→ Excerpted passage
But vitamin pills seemed to have less of an effect in women with existing heart disease say Swedish researchers.
To investigate the relationship between vitamin use and heart disease in women, researchers followed more than 31,000 women with no history of heart disease and more than 2,000 women who did have cardiovascular disease for about 10 years. The women ranged in age from 49 to 83 at the study's outset, and about 60 percent in each group used some type of dietary supplement.
During the observed period, 932 heart attacks occurred among the women without heart disease, while 269 women with existing heart disease had heart attacks.
Among the women who initially had no heart disease and did not take any dietary supplements, 3.4 percent had heart attacks, compared to 2.6 percent of the women who took multivitamins plus other supplements; this translated to a 27 percent lower heart attack risk with vitamins.
Among the women with heart disease, 13 percent of the non-supplement-users had heart attacks, compared to 14 percent of women who took multivitamins only, which wasn't a statistically significant difference.
For the women without heart disease at the study's outset, taking a multivitamin for less than five years reduced heart attack risk by 18 percent compared with non-users of supplements. Taking vitamins for 10 or more years cut risk by 41 percent.
Researchers warn that it's important to keep in mind that multivitamin users tend be 'healthier' in general. They usually smoke less, are more physically active and have a healthier diet.
The study was published in the American Journal of Clinical Nutrition.

→ Recorded data

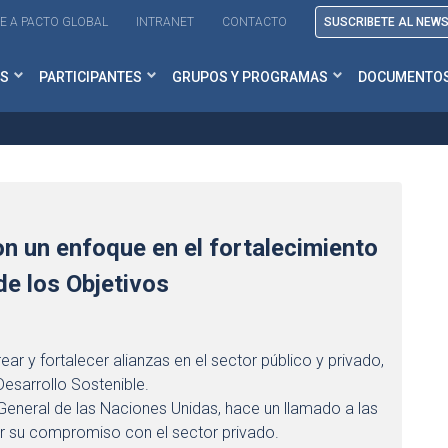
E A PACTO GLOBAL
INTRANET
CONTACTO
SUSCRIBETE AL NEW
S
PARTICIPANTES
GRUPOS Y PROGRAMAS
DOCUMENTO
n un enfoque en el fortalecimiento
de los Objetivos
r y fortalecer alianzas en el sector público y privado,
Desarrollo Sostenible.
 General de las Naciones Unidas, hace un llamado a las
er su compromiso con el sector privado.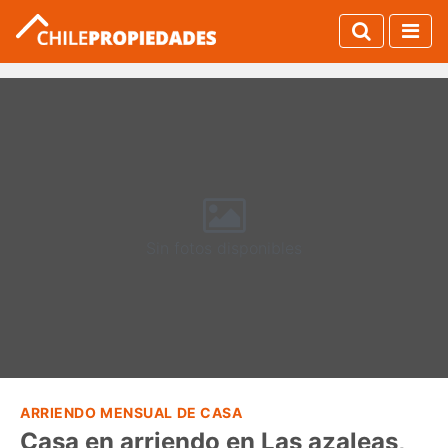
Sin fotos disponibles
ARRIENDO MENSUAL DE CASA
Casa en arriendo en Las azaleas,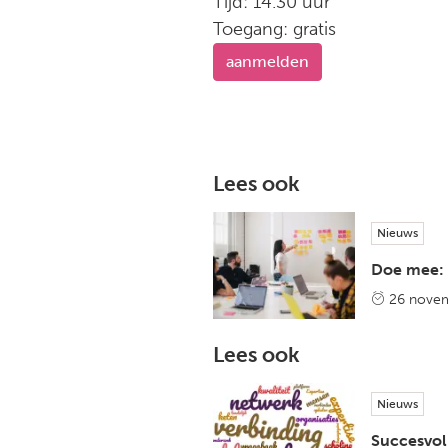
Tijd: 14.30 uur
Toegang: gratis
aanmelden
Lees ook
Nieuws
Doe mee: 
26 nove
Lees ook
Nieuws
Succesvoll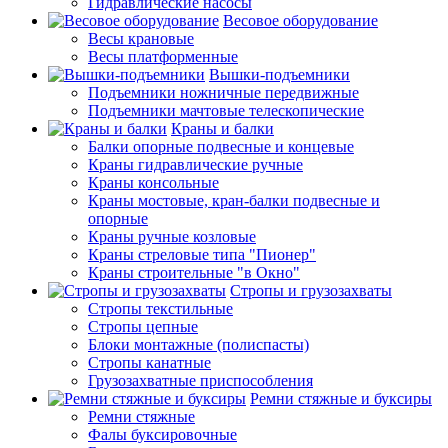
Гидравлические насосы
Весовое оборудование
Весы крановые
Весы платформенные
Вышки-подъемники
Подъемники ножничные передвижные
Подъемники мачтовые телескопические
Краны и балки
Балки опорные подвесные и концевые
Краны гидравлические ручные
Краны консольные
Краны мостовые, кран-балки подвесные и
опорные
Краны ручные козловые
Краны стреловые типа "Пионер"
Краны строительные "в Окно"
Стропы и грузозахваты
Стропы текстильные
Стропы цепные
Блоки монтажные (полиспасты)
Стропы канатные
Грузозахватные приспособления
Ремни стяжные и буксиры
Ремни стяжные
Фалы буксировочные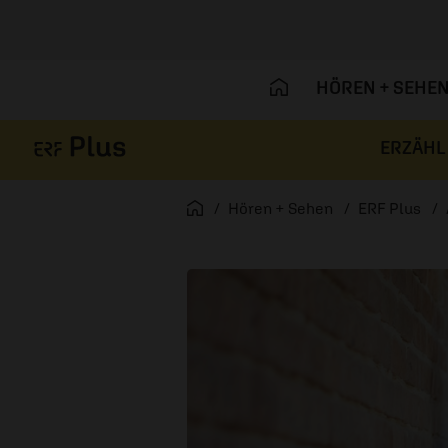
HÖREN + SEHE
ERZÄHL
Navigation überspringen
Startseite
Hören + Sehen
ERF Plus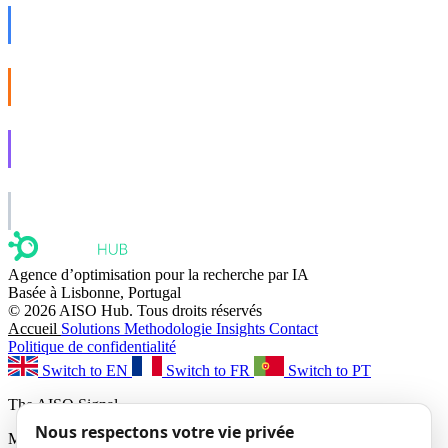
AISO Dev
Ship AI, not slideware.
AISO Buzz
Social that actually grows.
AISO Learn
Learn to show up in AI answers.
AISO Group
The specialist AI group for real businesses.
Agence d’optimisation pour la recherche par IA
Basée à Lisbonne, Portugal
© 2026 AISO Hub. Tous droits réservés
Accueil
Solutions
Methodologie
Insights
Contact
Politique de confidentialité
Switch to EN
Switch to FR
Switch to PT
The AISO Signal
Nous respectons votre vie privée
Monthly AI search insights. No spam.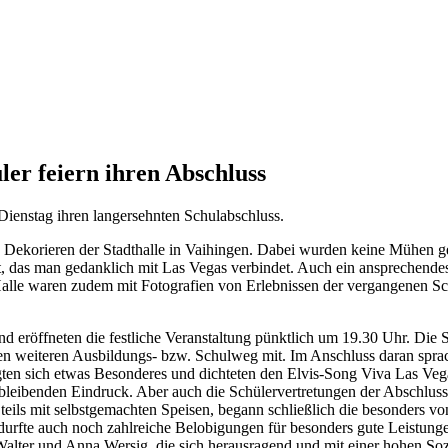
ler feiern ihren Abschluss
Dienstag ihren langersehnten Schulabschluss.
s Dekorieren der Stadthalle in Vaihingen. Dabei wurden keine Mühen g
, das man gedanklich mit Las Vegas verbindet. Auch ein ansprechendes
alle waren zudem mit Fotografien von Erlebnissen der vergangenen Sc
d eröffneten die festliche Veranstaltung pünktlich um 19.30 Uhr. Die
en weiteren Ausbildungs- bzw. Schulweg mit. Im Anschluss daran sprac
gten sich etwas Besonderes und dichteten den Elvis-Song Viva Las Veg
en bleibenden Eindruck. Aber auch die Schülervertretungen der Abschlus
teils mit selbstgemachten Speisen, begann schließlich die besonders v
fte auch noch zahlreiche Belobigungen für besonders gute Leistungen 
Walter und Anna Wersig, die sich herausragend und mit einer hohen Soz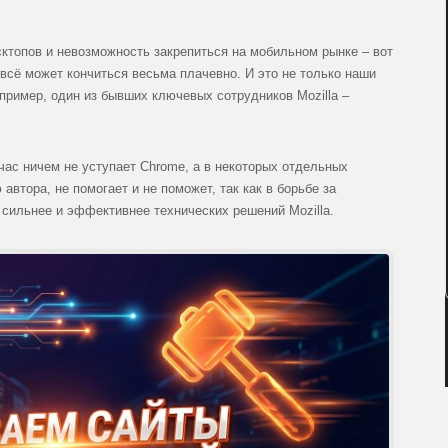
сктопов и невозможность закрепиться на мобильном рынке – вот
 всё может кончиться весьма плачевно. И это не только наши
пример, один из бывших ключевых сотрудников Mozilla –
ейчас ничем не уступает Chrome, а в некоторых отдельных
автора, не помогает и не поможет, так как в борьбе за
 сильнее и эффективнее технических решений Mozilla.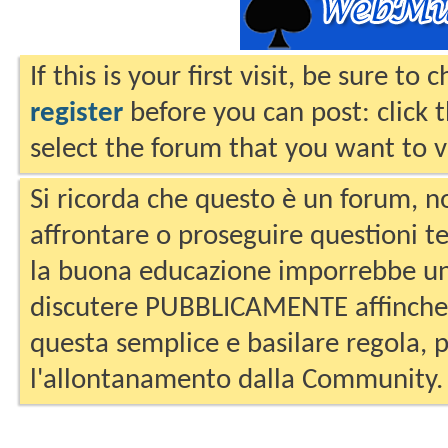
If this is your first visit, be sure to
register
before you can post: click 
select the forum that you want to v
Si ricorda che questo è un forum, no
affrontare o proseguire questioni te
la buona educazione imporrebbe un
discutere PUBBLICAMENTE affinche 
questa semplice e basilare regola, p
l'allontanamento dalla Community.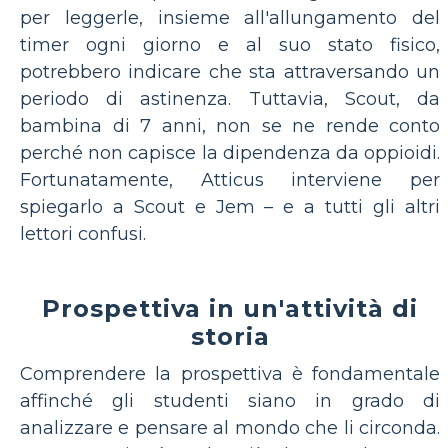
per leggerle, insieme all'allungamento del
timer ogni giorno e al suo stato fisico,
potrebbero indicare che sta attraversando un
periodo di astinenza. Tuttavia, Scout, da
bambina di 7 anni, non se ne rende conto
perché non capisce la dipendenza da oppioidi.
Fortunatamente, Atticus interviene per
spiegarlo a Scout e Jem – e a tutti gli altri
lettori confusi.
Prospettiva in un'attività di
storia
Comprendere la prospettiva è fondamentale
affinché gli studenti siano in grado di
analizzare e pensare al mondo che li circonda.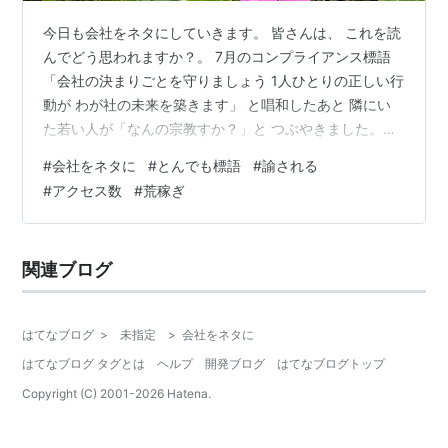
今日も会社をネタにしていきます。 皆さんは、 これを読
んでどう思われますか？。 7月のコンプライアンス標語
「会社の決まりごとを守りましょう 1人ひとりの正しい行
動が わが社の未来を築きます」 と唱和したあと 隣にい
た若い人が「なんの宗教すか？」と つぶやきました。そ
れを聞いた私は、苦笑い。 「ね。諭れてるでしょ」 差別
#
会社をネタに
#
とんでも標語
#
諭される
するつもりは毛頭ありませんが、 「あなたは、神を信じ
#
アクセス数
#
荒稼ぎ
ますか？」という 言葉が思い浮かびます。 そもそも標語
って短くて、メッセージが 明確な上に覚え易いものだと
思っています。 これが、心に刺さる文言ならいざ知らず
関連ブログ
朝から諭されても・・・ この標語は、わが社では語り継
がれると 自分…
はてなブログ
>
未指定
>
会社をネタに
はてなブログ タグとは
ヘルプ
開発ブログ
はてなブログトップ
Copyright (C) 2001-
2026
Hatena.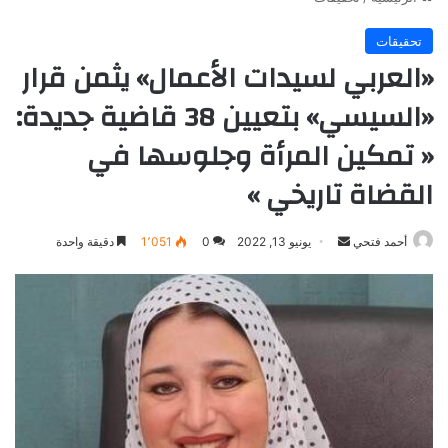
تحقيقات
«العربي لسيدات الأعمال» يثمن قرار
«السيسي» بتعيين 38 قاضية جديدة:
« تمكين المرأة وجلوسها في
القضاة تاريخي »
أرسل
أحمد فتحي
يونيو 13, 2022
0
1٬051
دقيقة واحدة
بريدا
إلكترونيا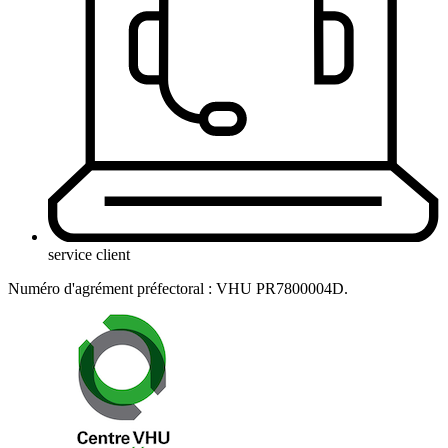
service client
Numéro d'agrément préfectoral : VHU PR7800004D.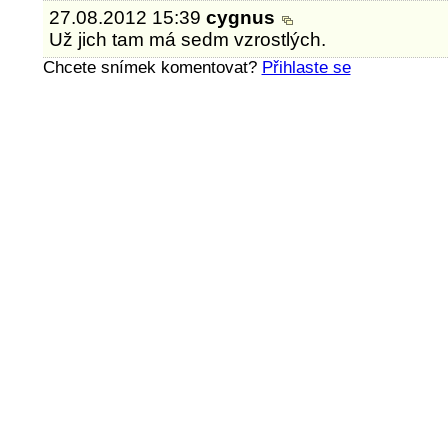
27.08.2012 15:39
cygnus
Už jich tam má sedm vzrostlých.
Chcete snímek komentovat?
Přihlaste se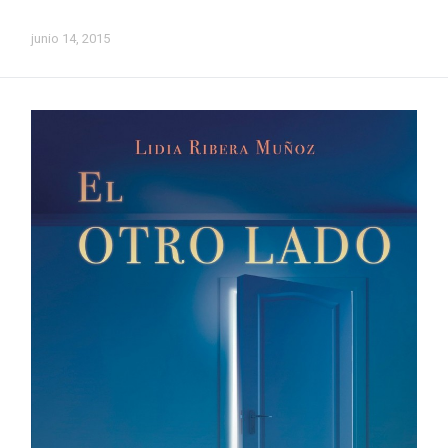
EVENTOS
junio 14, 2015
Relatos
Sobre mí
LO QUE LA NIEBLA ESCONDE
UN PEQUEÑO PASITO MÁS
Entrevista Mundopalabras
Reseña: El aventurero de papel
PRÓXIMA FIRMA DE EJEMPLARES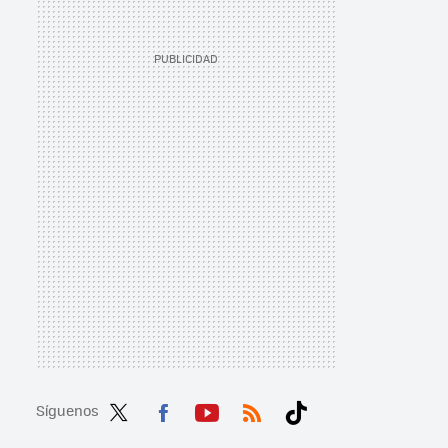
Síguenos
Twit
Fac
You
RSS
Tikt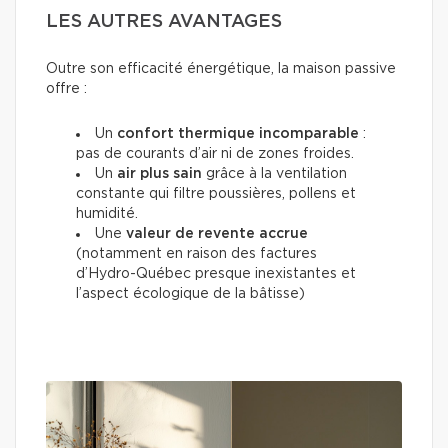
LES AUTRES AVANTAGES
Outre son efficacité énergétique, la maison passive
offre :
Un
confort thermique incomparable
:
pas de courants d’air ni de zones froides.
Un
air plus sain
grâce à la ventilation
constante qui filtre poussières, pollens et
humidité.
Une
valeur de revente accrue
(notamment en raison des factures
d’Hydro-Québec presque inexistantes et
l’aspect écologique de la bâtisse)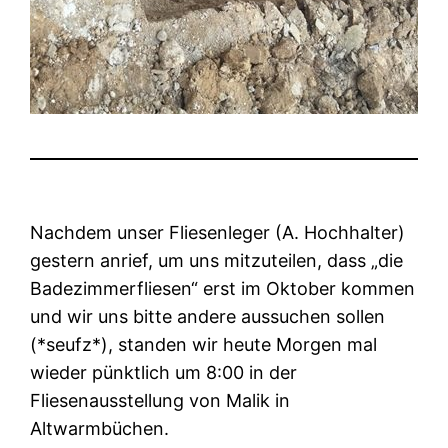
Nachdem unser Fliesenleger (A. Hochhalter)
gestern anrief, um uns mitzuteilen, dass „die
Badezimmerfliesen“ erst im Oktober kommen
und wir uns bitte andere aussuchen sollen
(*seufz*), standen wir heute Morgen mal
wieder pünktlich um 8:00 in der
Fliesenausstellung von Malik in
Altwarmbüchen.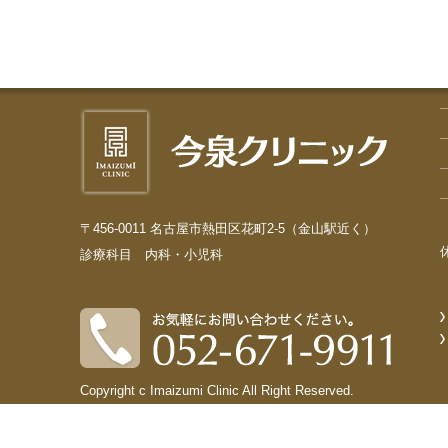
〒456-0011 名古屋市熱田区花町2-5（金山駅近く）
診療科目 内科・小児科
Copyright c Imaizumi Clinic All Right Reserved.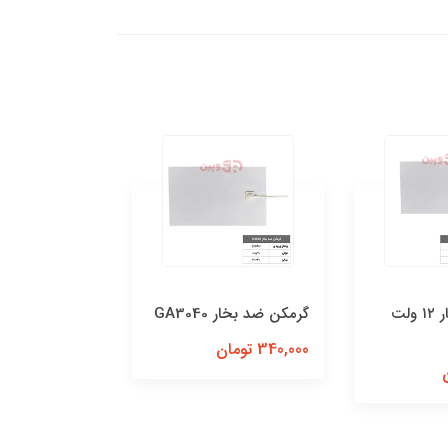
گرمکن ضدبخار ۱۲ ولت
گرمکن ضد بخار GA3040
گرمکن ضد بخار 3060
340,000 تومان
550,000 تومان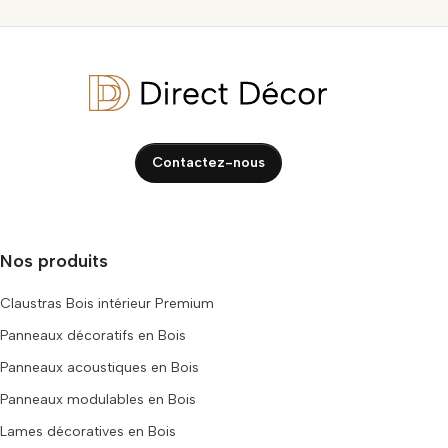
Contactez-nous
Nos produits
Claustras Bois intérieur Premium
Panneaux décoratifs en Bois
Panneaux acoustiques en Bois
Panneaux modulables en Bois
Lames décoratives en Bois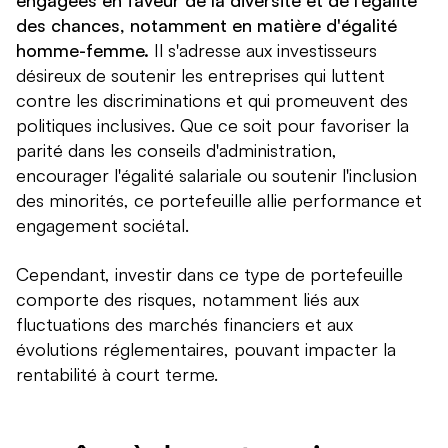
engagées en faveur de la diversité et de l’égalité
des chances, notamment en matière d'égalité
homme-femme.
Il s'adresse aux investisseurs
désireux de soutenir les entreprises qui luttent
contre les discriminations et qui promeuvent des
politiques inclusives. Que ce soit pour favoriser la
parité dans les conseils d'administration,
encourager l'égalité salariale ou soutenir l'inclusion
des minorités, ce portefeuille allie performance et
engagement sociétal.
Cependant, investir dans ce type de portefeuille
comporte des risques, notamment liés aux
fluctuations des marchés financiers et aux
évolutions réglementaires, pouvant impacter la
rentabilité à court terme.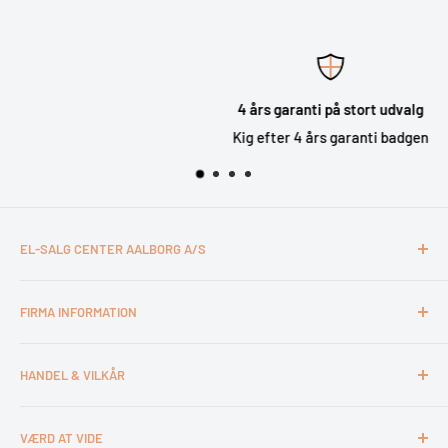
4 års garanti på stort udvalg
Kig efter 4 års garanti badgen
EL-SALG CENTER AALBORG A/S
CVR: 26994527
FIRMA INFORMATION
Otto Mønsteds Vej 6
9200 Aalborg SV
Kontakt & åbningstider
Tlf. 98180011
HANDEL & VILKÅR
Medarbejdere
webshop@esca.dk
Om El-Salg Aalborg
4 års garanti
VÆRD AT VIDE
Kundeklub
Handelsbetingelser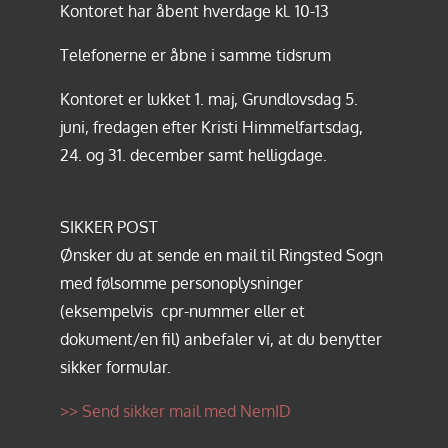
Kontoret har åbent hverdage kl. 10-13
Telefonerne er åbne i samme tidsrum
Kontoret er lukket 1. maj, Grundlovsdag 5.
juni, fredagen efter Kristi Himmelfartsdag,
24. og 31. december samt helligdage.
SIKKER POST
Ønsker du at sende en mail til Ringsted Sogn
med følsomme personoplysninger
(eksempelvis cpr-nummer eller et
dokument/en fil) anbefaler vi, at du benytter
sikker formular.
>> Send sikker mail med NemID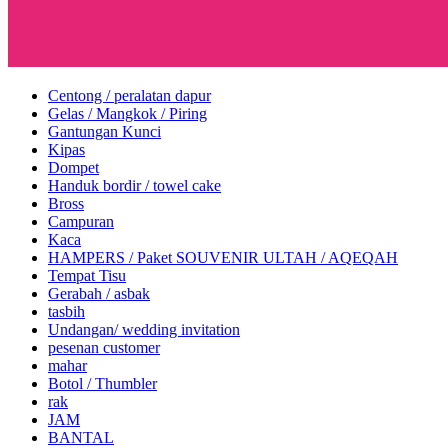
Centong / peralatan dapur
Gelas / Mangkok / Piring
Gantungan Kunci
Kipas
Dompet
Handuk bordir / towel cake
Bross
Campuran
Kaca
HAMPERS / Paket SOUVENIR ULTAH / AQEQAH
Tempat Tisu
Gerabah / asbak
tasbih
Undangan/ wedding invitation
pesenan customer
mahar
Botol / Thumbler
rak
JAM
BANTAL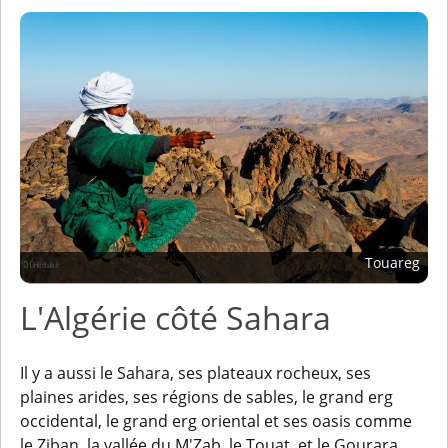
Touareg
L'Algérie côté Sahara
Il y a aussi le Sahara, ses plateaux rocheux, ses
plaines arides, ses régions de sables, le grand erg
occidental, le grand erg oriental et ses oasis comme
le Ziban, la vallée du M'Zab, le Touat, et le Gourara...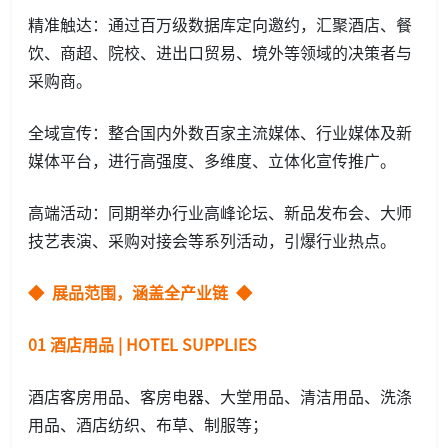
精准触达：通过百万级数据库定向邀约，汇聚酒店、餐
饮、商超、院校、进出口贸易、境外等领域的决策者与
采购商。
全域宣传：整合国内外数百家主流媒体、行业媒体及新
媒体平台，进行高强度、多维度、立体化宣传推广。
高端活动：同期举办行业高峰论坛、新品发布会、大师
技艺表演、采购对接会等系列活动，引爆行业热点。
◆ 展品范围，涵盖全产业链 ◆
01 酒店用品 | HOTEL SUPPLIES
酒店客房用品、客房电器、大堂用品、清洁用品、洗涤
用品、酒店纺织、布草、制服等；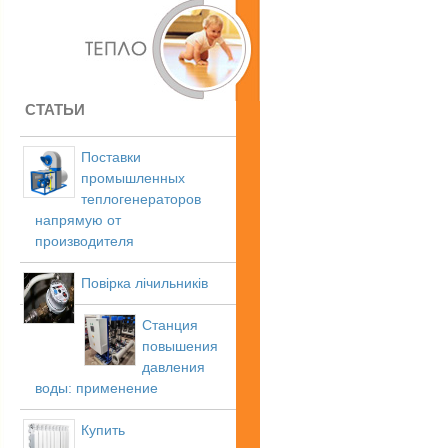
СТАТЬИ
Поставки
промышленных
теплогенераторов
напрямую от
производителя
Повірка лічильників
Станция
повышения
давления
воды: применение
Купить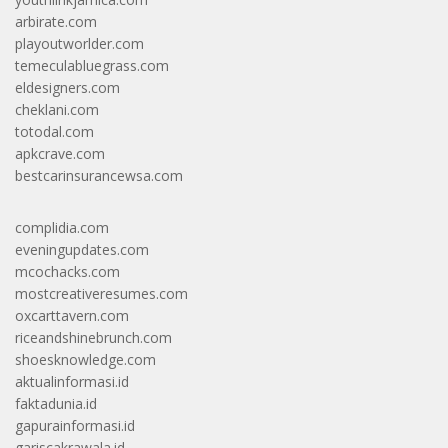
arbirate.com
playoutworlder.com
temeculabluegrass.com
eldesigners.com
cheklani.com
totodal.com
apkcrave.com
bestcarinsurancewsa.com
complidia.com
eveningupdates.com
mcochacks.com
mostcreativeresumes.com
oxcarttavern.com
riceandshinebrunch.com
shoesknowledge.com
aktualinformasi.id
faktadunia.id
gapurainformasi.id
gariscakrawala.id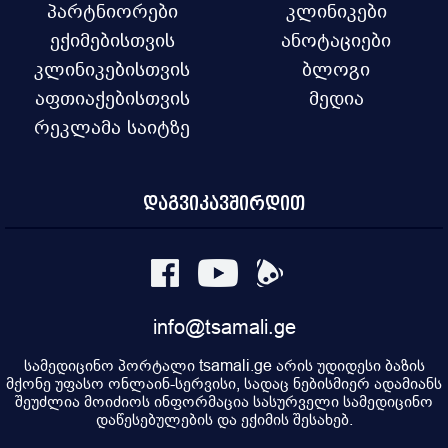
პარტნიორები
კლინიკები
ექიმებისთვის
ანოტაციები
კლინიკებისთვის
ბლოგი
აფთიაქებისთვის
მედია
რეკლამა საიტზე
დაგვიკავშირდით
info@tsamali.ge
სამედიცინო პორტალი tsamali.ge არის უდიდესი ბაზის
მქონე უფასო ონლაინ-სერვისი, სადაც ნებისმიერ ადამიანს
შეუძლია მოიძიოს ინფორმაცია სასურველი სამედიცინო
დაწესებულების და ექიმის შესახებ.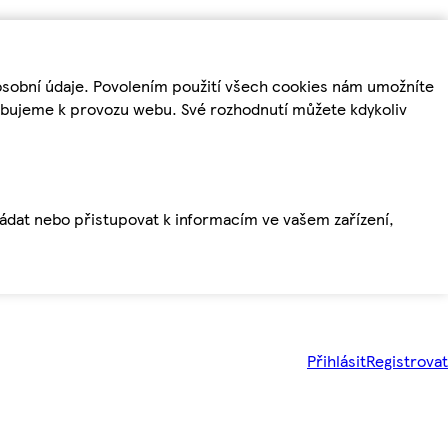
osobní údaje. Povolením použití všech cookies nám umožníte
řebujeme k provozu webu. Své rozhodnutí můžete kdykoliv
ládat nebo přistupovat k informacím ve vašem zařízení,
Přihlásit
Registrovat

→ Complete the following
A – In the passage on vitamins and heart attacks, how many heart attacks occurred among the women without heart disease during the observed period?
B – Summarize the passage on vitamins and heart attacks in two sentences.
The items are not needed for anything here.

→ List of solutions
A – 932

B – Swedish researchers followed more than 31,000 women without heart disease and more than 2,000 with it for about 10 years, and among those without heart disease, taking multivitamins plus other supplements was linked to a 27 percent lower heart attack risk, with 10 or more years of use cutting risk by 41 percent. Among women with existing heart disease, the difference between supplement users and non-users was not statistically significant, and the researchers warn that multivitamin users tend to be healthier in general.